* _WHAT YOU WILL DO_
Continue the article below about Dwight Howard joining the Atlanta Hawks, picking up after its final sentence.

* _SOURCE PASSAGE_
"""

Watching Howard interact with friends, family and fans in a city that he once played for indicates that he is in a much better place in his life after having many ups and downs over the past few years. Howard flashed that vintage smile that was so popular during the positive times while playing for the Magic, and he seemed genuinely happy to be back interacting with old friends.

It seems as though signing with the Hawks can only be a positive for Howard. Atlanta has formed an outstanding infrastructure that starts with the front office and goes down to the players. Mike Budenholzer is one of the most respected head coaches in the league and has helped the Hawks qualify for the playoffs in an Eastern-Conference-high nine straight seasons.

Howard echoed those statements to reporters prior to a 105-98 win over the Magic on Sunday. Howard was held out of the game for rest but offered high praise for his new team. He called Budenholzer an unbelievable human being and said the Hawks are an organization that really cares about what’s best for their players.

“I really couldn’t be happier with how Dwight has integrated himself into our program – his willingness to work [and] his willingness to be open to coaching,” Budenholzer said. “He’s added a lot of positive energy and he’s got a big personality that I think our team has welcomed. It just feels like it’s a great opportunity for us and him. We’re just looking forward to growing together.”

While Howard didn’t appear in Sunday’s game, he’s turned in a strong preseason thus far. He said that he’s feeling great heading into the season, and it’s showing on the court. Through three games, Howard is averaging 15.7 points, eight rebounds, 1.7 blocks and one assist per game. He turned in a monster game last Monday against the Cleveland Cavaliers, recording 26 points, eight rebounds, two blocks, two assists and one steal.

The Hawks are hoping Howard can step into the lineup and take Al Horford’s place in the paint. While it’s safe to say that Howard is far removed from his dominating days with the Magic, he still has shown that he can be among the best centers in the league when healthy. His numbers dipped a bit last season with the Rockets – he averaged 13.7 points, 11.8 rebounds and 1.6 blocks per game – but Howard’s role with the team diminished down the stretch of the season.

Based on how things have played out so far during the preseason, it seems like Howard will have a big role with the Hawks this year. Coach Budenholzer’s teams have performed well on defense under his watch, finishing 14th in defensive efficiency during the 2013-14 season, seventh in 2014-15 and second last season. Adding a three-time Defensive Player of the Year in Howard can only help bolster the defensive unit.

“He adds another layer to our defense, being a guy who can block shots,” Paul Millsap said. “He’s athletic enough to switch the pick-and-rolls and move on the pick-and-rolls. We look forward to that. We look forward to having a big body under the basket, altering shots and making guys work for twos.”

The Hawks have generally avoided making huge roster changes. When you have a nine-year playoff streak, you tend to stick with the same core group and value continuity. However, with Horford joining the Boston Celtics via free agency and Jeff Teague being traded away to the Indiana Pacers, the Hawks will enter this season with a much different look. With much of the Eastern Conference improving over the summer, it remains to be seen where exactly the Hawks fit into the playoff picture.

"""

* _EXTRACTED MATERIAL_
"""

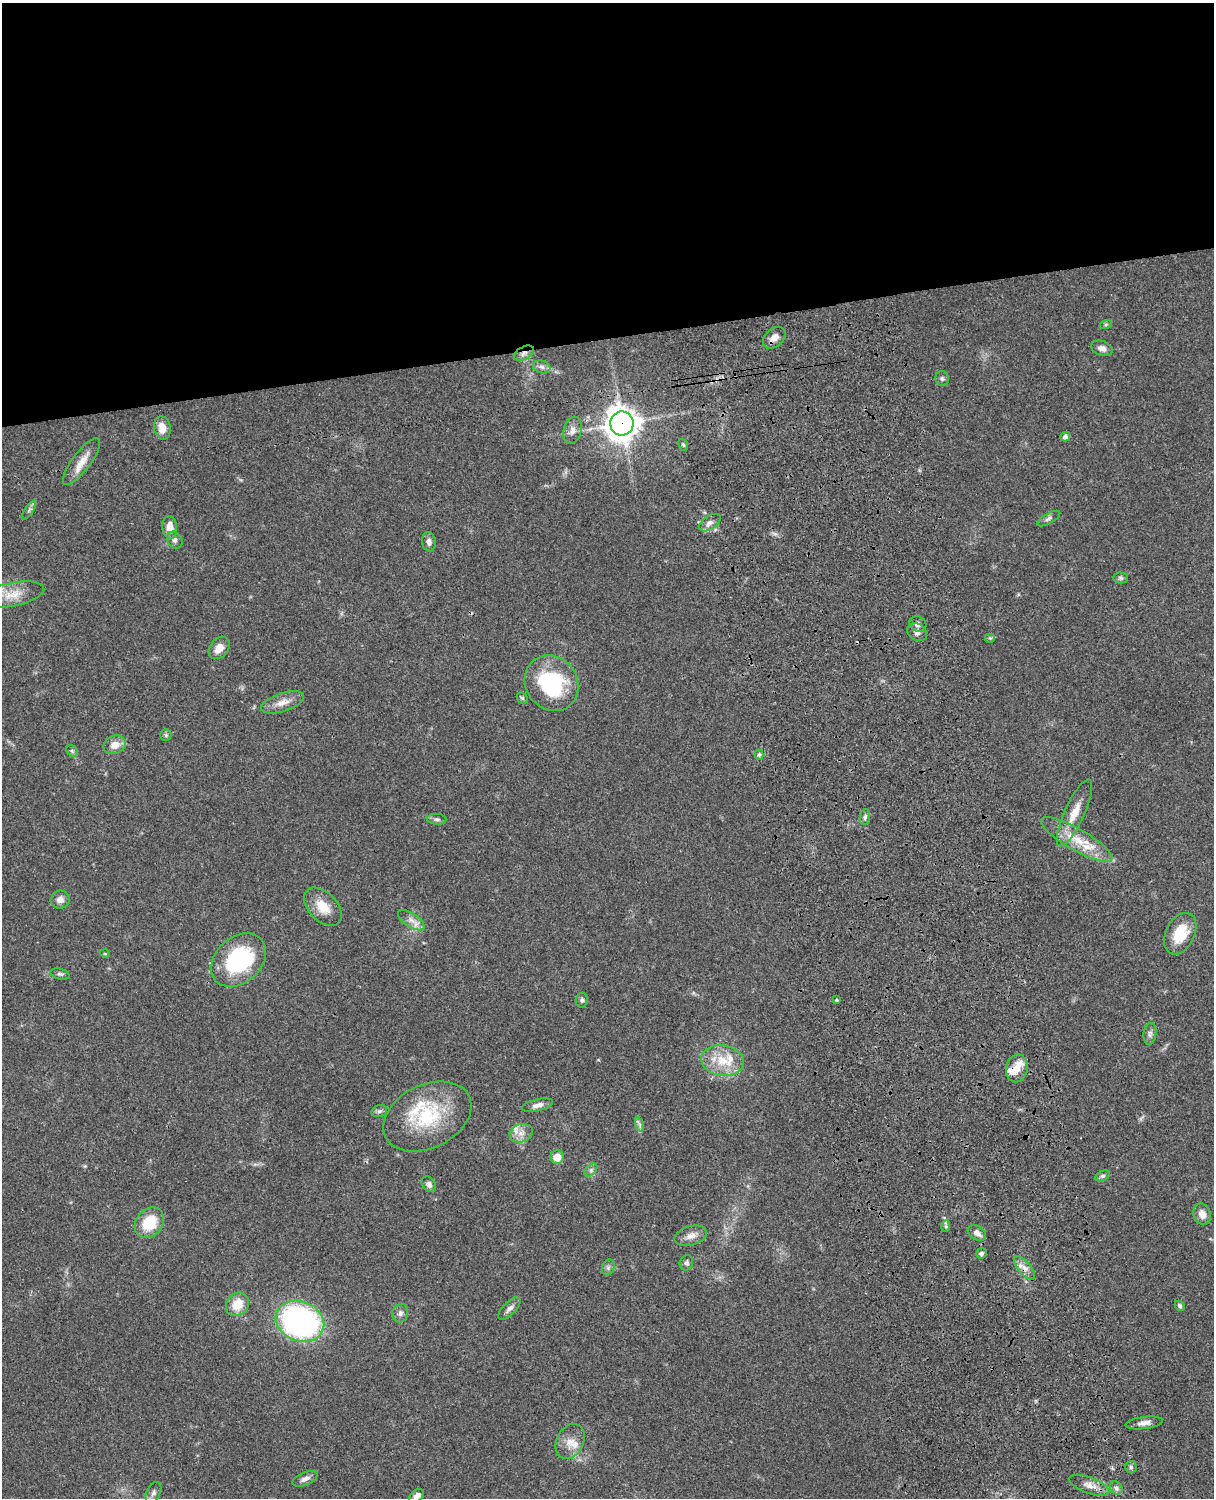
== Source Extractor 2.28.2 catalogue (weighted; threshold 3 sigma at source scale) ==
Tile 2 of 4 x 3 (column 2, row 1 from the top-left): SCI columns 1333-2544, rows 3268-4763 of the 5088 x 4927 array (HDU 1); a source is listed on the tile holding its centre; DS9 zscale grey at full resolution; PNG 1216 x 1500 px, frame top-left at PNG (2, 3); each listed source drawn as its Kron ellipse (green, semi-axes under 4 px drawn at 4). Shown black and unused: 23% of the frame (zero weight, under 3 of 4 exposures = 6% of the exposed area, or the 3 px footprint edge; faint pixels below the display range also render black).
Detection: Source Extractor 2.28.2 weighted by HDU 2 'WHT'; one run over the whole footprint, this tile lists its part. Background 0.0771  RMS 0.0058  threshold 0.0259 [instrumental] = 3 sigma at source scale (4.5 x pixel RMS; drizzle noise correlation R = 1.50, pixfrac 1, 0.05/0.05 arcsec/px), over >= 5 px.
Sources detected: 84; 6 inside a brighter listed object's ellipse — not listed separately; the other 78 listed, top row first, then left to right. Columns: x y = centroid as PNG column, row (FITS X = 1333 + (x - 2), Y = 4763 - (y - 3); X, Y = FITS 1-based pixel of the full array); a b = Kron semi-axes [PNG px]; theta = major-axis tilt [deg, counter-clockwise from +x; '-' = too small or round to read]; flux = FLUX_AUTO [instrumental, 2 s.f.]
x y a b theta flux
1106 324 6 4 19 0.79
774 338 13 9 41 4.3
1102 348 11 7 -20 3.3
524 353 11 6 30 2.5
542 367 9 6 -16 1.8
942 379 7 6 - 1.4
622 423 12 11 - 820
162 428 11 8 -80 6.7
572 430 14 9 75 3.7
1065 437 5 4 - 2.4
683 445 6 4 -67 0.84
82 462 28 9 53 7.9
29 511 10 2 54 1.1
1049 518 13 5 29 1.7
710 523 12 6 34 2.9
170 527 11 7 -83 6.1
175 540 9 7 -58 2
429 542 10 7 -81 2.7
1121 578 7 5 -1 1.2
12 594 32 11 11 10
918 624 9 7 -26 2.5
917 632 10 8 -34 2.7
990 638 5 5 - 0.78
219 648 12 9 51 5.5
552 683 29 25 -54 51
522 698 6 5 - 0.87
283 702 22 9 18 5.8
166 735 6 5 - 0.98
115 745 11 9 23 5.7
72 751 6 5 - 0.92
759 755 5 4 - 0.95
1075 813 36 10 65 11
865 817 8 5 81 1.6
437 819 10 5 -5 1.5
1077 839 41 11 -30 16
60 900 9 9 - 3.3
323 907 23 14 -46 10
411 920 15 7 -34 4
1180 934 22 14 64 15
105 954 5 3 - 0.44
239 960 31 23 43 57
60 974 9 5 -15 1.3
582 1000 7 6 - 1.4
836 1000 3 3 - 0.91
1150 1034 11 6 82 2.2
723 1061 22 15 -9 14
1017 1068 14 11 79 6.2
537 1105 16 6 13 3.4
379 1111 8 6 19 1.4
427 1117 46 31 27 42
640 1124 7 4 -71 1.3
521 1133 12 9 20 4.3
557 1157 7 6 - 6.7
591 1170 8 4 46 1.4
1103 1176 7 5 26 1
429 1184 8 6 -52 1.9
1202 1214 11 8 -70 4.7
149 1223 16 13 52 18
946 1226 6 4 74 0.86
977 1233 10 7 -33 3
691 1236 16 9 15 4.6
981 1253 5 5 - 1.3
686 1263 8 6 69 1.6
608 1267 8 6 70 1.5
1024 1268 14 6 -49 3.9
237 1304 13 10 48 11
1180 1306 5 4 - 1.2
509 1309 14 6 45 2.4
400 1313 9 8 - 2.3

"""

* _RESPONSE BELOW_
In addition to Howard, the team also added veteran Jarrett Jack to the roster to provide some depth at point guard behind Dennis Schroder, who will replace Teague as the team’s starting floor general. With so many veterans on the team that have won at a high level, it seems reasonable to believe the Hawks can continue to compete for a high playoff seed.

For Howard, returning to a place in which he’s personally comfortable seems like it’ll help his play on the court. He seems to be as happy as he’s been in awhile and looks to be the same player we saw in Orlando – the upbeat guy who gets along with everyone. Don’t be surprised to see Howard deliver a strong bounce-back campaign and send a reminder to the NBA that he’s still among the best centers in the game.

Millsap Returns with Strong Performance Against Magic

When Hawks power forward Paul Millsap underwent a preventative procedure to reduce swelling in his right knee in late September, the news came as a bit of a surprise since it was taking place so close to the start of the season.

The team deemed the procedure to be the best course of action to treat Millsap’s knee. The All-Star forward has stayed pretty close to the initial timetable to return, as it originally called for the big man to miss two preseason games and he ultimately missed four games.

While Hawks head coach Mike Budenholzer opted to rest several starters Sunday night in Orlando including Dwight Howard, Kent Bazemore and Dennis Schroder, Millsap returned to the court for the first time this preseason.

In 19 minutes of action against the Magic, Millsap recorded 19 points (on 7-12 shooting), nine rebounds and seven assists. In a game in which his minutes were limited and many expected him to just knock off the rust, Millsap looked like he’s already in midseason form.

“We think he’s pretty good; we’ll probably keep him,” Budenholzer joked after Millsap’s impressive performance. “He’s such a unique and gifted player. I think the seven assists is probably what stands out to me as much as anything. He’s just a playmaker. He finds guys. He just feels things that I think are on another level. He had a good practice. It was good to see him now get out and do it in a game.”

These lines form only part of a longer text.